Records for processing =
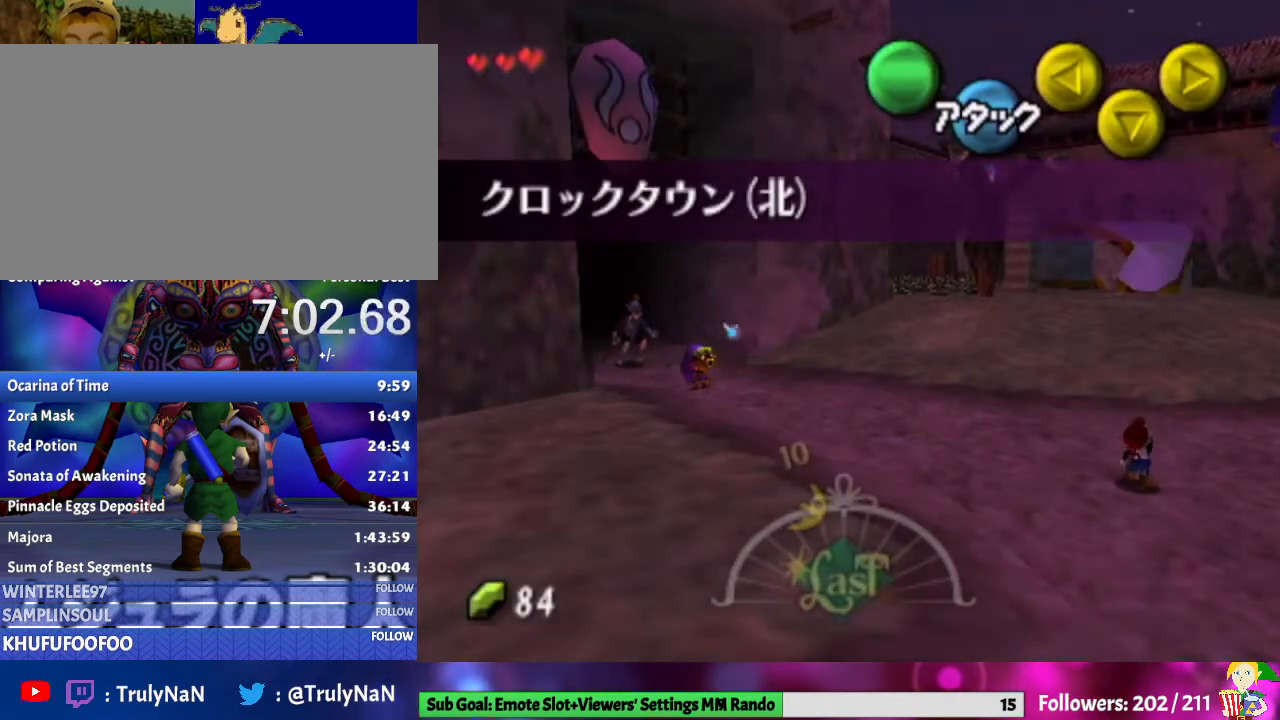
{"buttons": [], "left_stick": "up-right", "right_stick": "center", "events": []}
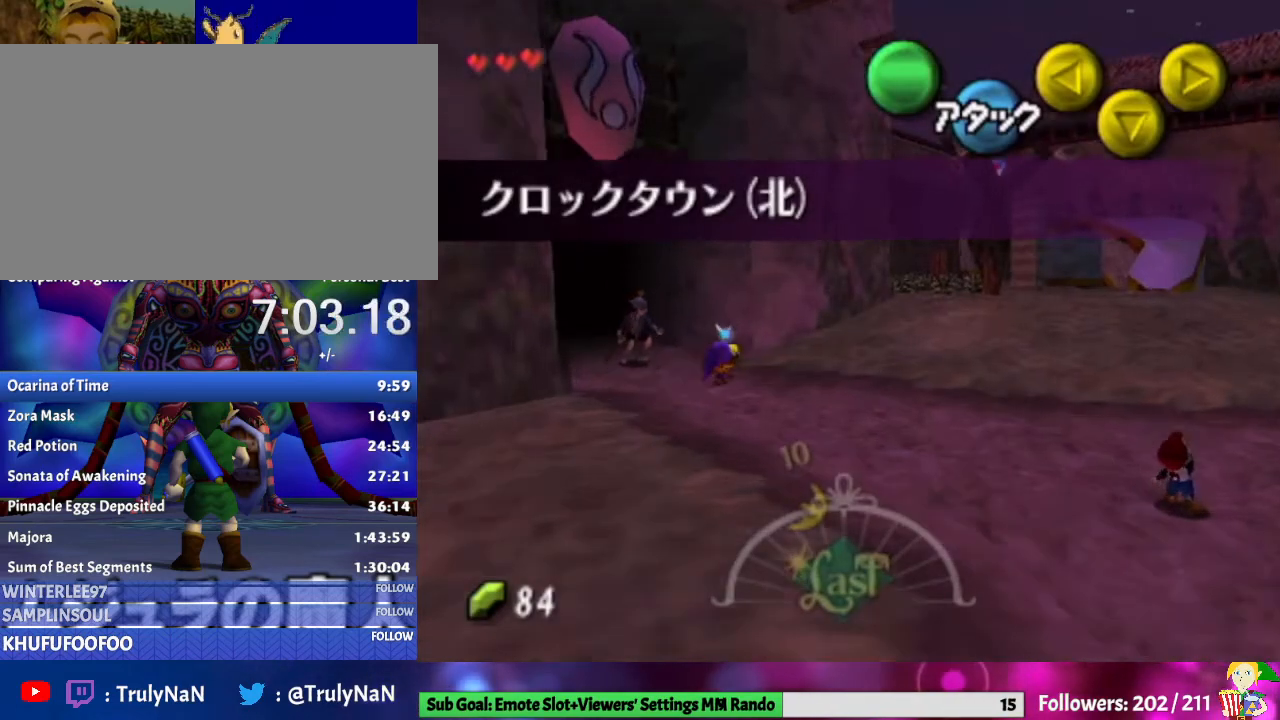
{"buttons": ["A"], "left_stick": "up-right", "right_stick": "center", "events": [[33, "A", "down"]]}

==

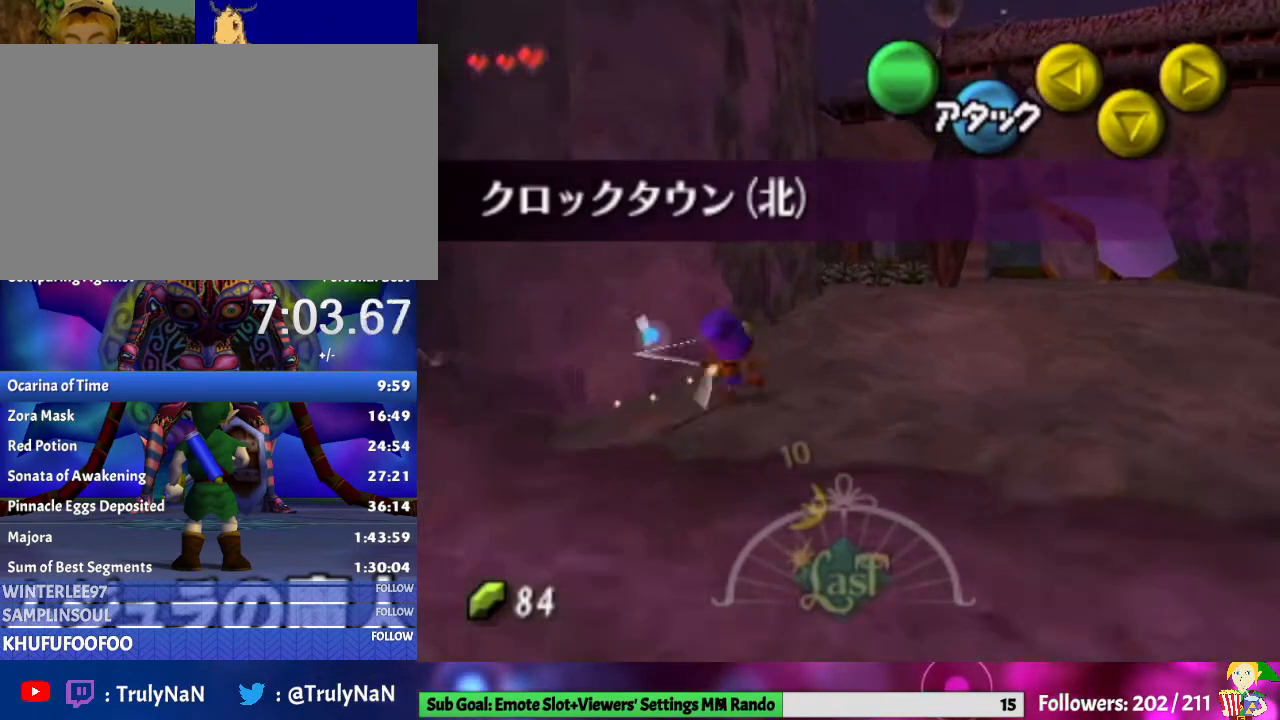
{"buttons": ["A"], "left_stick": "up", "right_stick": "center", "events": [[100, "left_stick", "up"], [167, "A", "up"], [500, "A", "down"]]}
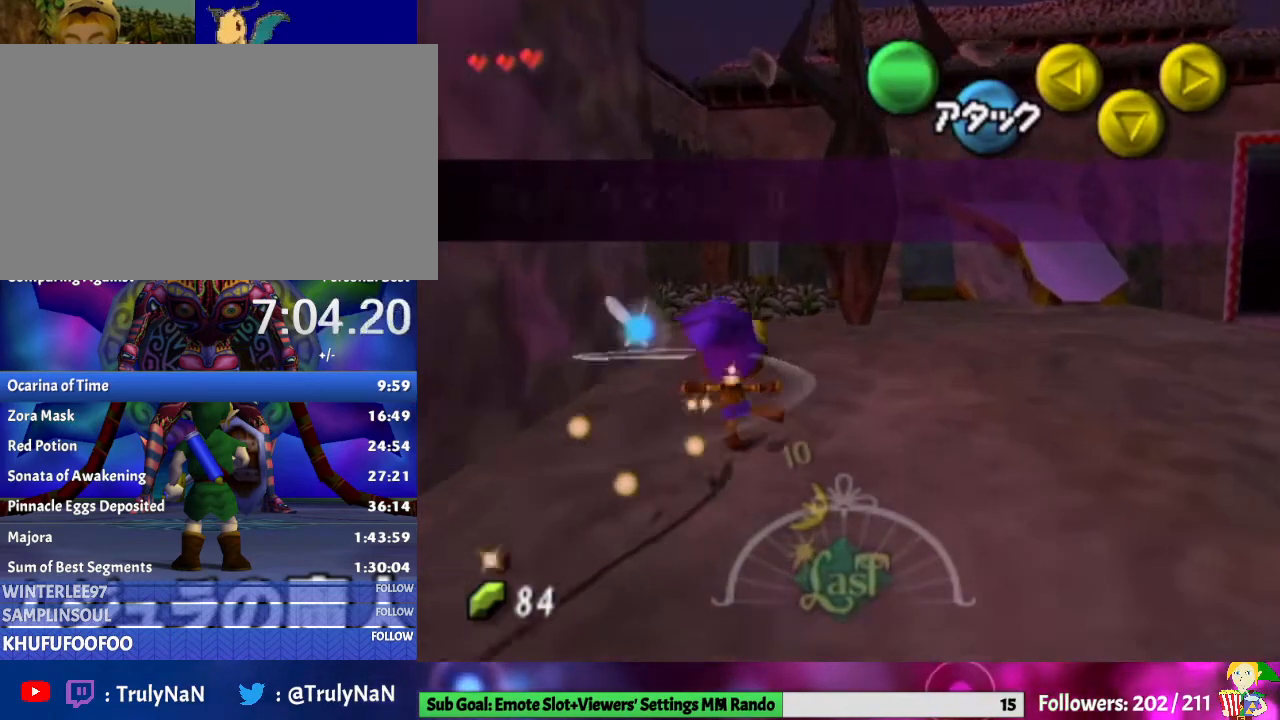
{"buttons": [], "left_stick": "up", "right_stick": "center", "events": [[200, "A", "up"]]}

Problem =
Where the word "down" occurs in a line of the records, copy that line.

Result for this task =
{"buttons": ["A"], "left_stick": "up-right", "right_stick": "center", "events": [[33, "A", "down"]]}
{"buttons": ["A"], "left_stick": "up", "right_stick": "center", "events": [[100, "left_stick", "up"], [167, "A", "up"], [500, "A", "down"]]}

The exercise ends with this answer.